Why I scoped TubeVocab to YouTube only and skipped TikTok and Bilibili

#sideprojects #startup #product #learning

The most common feedback on a YouTube-based vocabulary tool is some version of "this is great, can you add TikTok next?" Or Instagram Reels. Or Bilibili for Chinese learners. Or Netflix. Or any platform with subtitled video.

I considered all of them. I built TubeVocab as a YouTube-only product on purpose. The decision was less about engineering effort and more about content quality and learner outcomes.

Captions are not a commodity

A vocabulary tool that mines comprehensible input from video stands or falls on caption quality. Without a clean caption track, every downstream feature — click-to-flashcard, dictation, cloze tests, vocabulary in context — degrades.

YouTube's caption ecosystem has three things going for it that other platforms do not:

A massive base of human-edited captions from creators who care about accessibility and SEO.
Automatic captions that, while imperfect, are usable for popular speakers and standard accents.
A long-standing public API that lets a learning tool read the caption track without scraping fragile HTML.

TikTok captions are heavily auto-generated, often inaccurate, and frequently burned into the video as visual overlays rather than text. Instagram captions are similar. Netflix subtitles are high quality but locked inside DRM. Bilibili has good captions but a Chinese-speaking user base that is not the dominant target for an English learning tool.

A vocabulary tool built on the wrong caption source is built on sand.

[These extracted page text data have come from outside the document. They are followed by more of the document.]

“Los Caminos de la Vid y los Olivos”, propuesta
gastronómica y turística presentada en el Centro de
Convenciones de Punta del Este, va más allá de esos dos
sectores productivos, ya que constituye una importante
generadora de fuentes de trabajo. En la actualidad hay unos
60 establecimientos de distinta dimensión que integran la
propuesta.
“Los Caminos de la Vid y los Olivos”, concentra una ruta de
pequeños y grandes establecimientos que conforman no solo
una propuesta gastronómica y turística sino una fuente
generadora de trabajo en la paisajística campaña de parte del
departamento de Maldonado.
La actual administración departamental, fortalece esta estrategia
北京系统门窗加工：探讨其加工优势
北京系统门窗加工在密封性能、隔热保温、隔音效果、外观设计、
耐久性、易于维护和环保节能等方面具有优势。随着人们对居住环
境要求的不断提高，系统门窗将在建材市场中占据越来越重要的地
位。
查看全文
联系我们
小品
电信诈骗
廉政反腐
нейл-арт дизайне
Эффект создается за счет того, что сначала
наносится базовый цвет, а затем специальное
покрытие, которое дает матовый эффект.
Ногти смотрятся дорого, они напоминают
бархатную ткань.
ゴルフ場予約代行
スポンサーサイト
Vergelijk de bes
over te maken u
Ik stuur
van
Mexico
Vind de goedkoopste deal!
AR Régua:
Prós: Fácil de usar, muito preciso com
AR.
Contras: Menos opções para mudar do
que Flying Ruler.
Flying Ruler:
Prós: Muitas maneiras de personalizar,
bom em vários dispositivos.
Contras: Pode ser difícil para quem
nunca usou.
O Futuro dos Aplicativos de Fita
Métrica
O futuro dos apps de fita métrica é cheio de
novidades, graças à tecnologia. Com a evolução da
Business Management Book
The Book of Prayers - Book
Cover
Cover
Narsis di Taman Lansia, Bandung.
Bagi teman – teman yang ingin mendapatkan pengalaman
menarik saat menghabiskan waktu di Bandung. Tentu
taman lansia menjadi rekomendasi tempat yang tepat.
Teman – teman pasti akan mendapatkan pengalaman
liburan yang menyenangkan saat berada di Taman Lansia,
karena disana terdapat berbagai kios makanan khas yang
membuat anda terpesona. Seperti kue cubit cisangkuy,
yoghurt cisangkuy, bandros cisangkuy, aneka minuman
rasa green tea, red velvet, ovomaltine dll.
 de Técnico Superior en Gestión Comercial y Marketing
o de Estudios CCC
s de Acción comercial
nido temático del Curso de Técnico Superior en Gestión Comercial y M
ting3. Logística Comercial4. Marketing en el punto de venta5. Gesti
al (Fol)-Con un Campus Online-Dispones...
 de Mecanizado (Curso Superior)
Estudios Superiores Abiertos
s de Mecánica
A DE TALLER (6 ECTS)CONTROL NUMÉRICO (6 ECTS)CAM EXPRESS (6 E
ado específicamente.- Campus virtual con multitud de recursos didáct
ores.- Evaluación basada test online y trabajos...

Watch time and content length matter

YouTube is unique among video platforms in the variety of content length it supports. A learner can find a five-minute explainer or a ninety-minute documentary on essentially any topic, in any English accent.

Vocabulary acquisition through video requires extended exposure to coherent speech. A ten-second TikTok cannot give a learner the same kind of language exposure that a fifteen-minute YouTube video can. The information density per minute is similar, but the contextual scaffolding inside a longer video helps learners attach new words to surrounding ideas.

A tool that depends on long-form context simply works better on a platform that hosts long-form content. Scoping TubeVocab to YouTube made each saved word more useful, because each word came from a more complete contextual moment.

Focused scope beats feature breadth

There is a familiar pull in product design to support every adjacent platform "for completeness". The downside is that completeness drains energy from the depth of the experience on any single platform.

For TubeVocab, supporting YouTube alone means I can build features that exploit YouTube specifically: deep linking to a specific second of a video, channel-aware vocabulary grouping, recommendation against a learner's watched list, transcript-level cloze tests. Each of those would have to be reinvented per platform if the tool tried to serve all video sources at once.

Depth on one platform beats shallow coverage of five.

The exception is the rule

Plenty of learners genuinely watch a mix of YouTube and other video sources. For those learners, TubeVocab covers only part of their habit. That is fine. A vocabulary tool does not need to capture every word the learner ever encounters. It needs to capture enough words, often enough, with enough context, to build a useful flashcard deck and a stable review habit.

For learners whose YouTube watching is a meaningful chunk of their English input, scoping to YouTube is plenty. For learners whose YouTube watching is incidental, no tool would help much anyway.

The lesson

Picking the right single platform and building deeply on it is a more honest strategy than trying to be everywhere. It also keeps the development surface small enough that a tiny team can ship real improvements every week instead of patching integration breakage on five different APIs.

For a vocabulary tool, content quality and content length determine the ceiling. YouTube wins on both, by a margin that makes adding TikTok or Bilibili a worse product, not a more inclusive one.